To develop a comprehensive peripheral dose (PD) dataset for the two unflattened beams of nominal energy 6 and 10 MV for use in clinical care.

Methods:

Measurements were made in a 40 × 120 × 20 cm3 (width × length × depth) stack of solid water using an ionization chamber at varying depths (dmax, 5, and 10 cm), field sizes (3 × 3 to 30 × 30 cm2), and distances from the field edge (5–40 cm). The effects of the multileaf collimator (MLC) and collimator rotation were also evaluated for a 10 × 10 cm2 field. Using the same phantom geometry, the accuracy of the analytic anisotropic algorithm (AAA) and Acuros dose calculation algorithm was assessed and compared to the measured values.

Results:

The PDs for both the 6 flattening filter free (FFF) and 10 FFF photon beams were found to decrease with increasing distance from the radiation field edge and the decreasing field size. The measured PD was observed to be higher for the 6 FFF than for the 10 FFF for all field sizes and depths. The impact of collimator rotation was not found to be clinically significant when used in conjunction with MLCs. AAA and Acuros algorithms both underestimated the PD with average errors of −13.6% and −7.8%, respectively, for all field sizes and depths at distances of 5 and 10 cm from the field edge, but the average error was found to increase to nearly −69% at greater distances.

Conclusions:

Given the known inaccuracies of peripheral dose calculations, this comprehensive dataset can be used to estimate the out-of-field dose to regions of interest such as organs at risk, electronic implantable devices, and a fetus.
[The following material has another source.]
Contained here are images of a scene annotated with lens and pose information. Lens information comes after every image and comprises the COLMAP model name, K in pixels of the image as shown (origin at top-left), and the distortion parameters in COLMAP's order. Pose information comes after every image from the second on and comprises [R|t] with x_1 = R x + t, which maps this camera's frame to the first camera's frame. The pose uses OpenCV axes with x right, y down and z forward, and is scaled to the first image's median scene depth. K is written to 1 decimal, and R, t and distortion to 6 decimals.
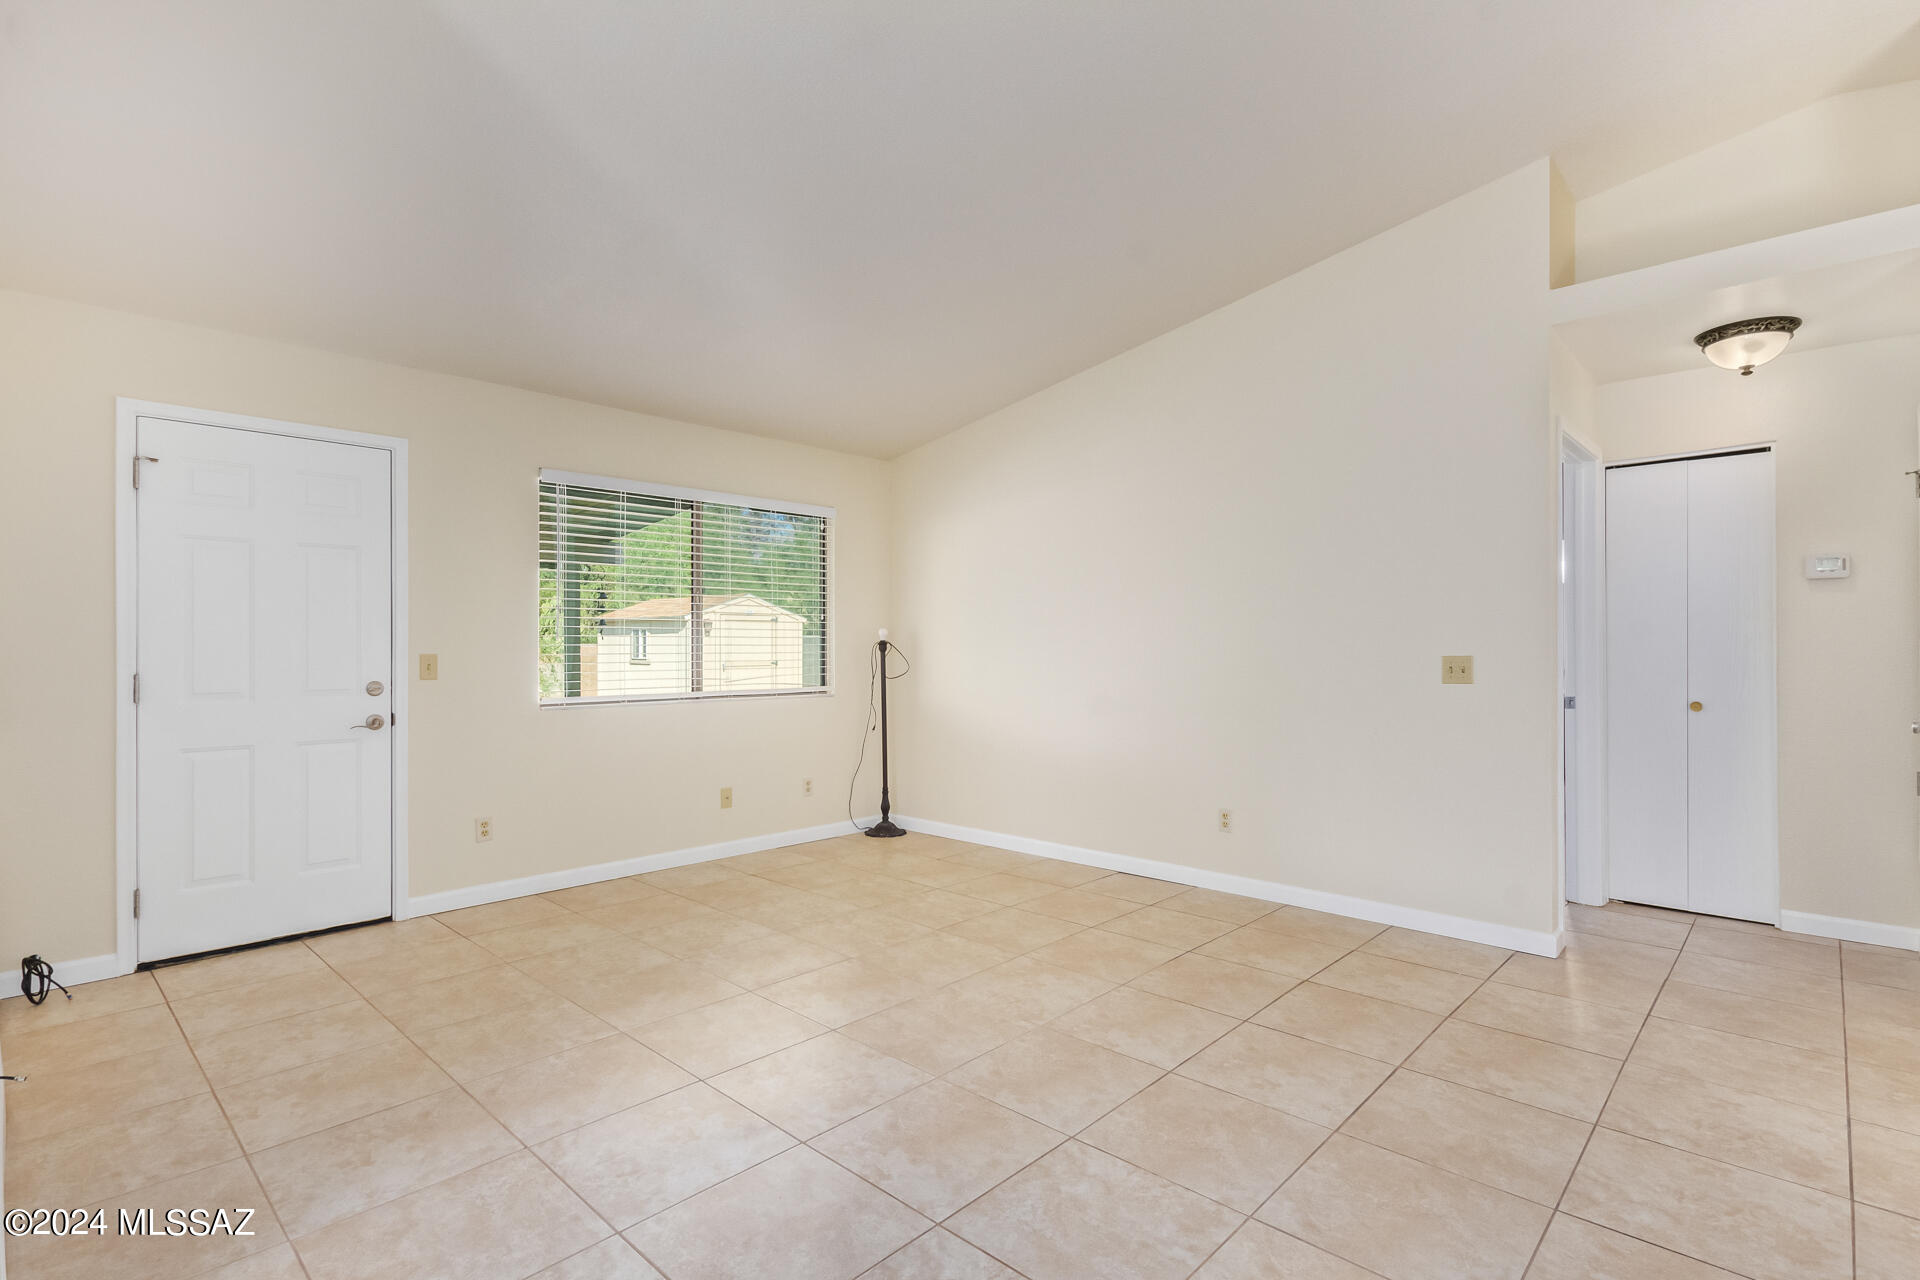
lens RADIAL K [[913.9, 0, 969.5], [0, 913.9, 652.0], [0, 0, 1]] dist [0.003224, -0.000199]
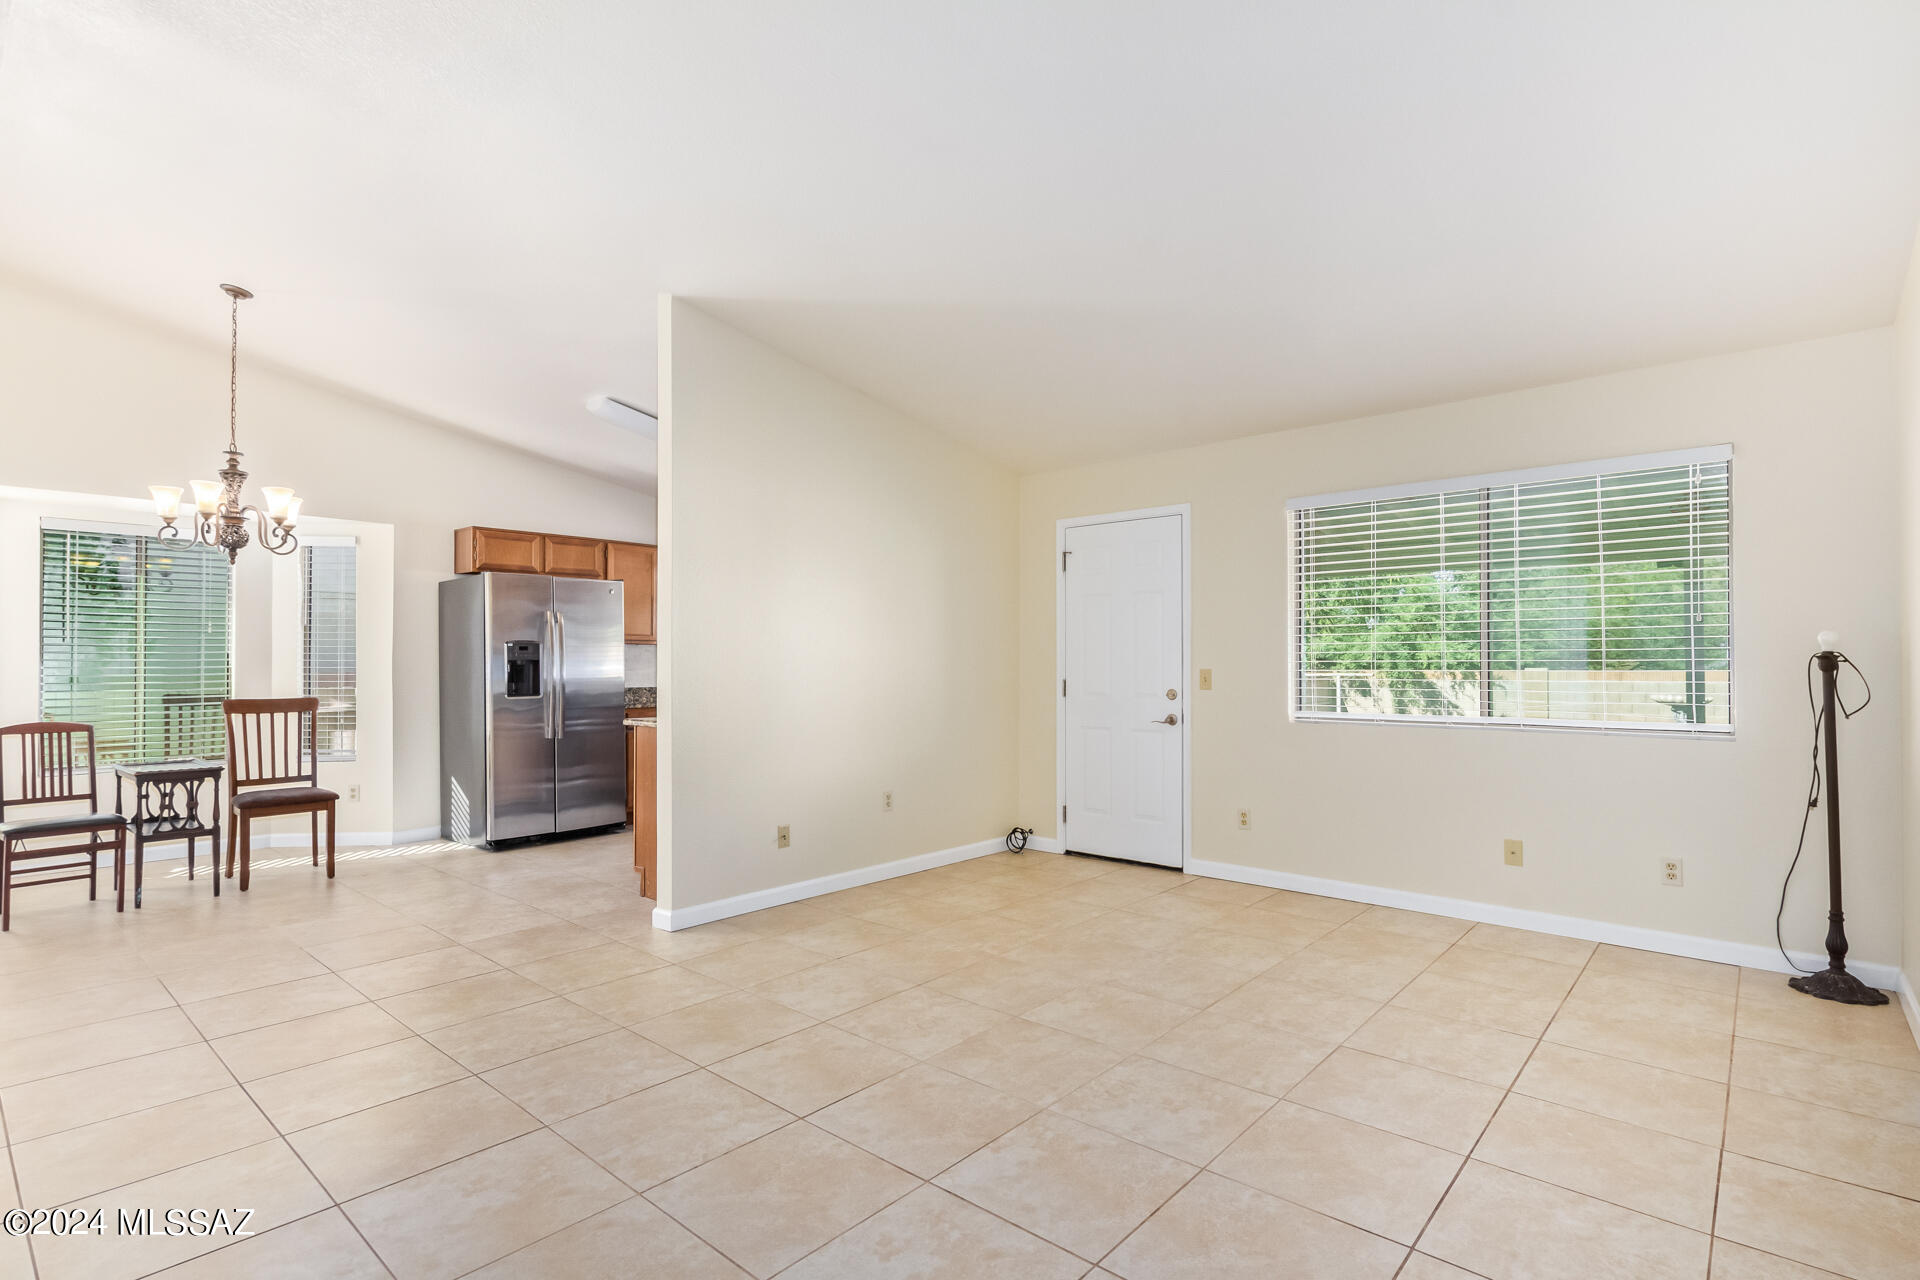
lens RADIAL K [[913.9, 0, 966.0], [0, 913.9, 666.7], [0, 0, 1]] dist [0.000894, -0.000105]
pose [[0.033301, 0.004742, -0.999434, 0.686449], [-0.003579, 0.999983, 0.004625, -0.006190], [0.999439, 0.003423, 0.033317, 0.662509]]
While the impact of collimator rotation was not found to significantly decrease PD when used in conjunction with MLCs, results are expected to be machine model and beam energy dependent. It is not recommended to use a treatment planning system to estimate PD due to the underestimation of the out-of-field dose and the inability to calculate dose at extended distances due to the limits of the dose calculation matrix.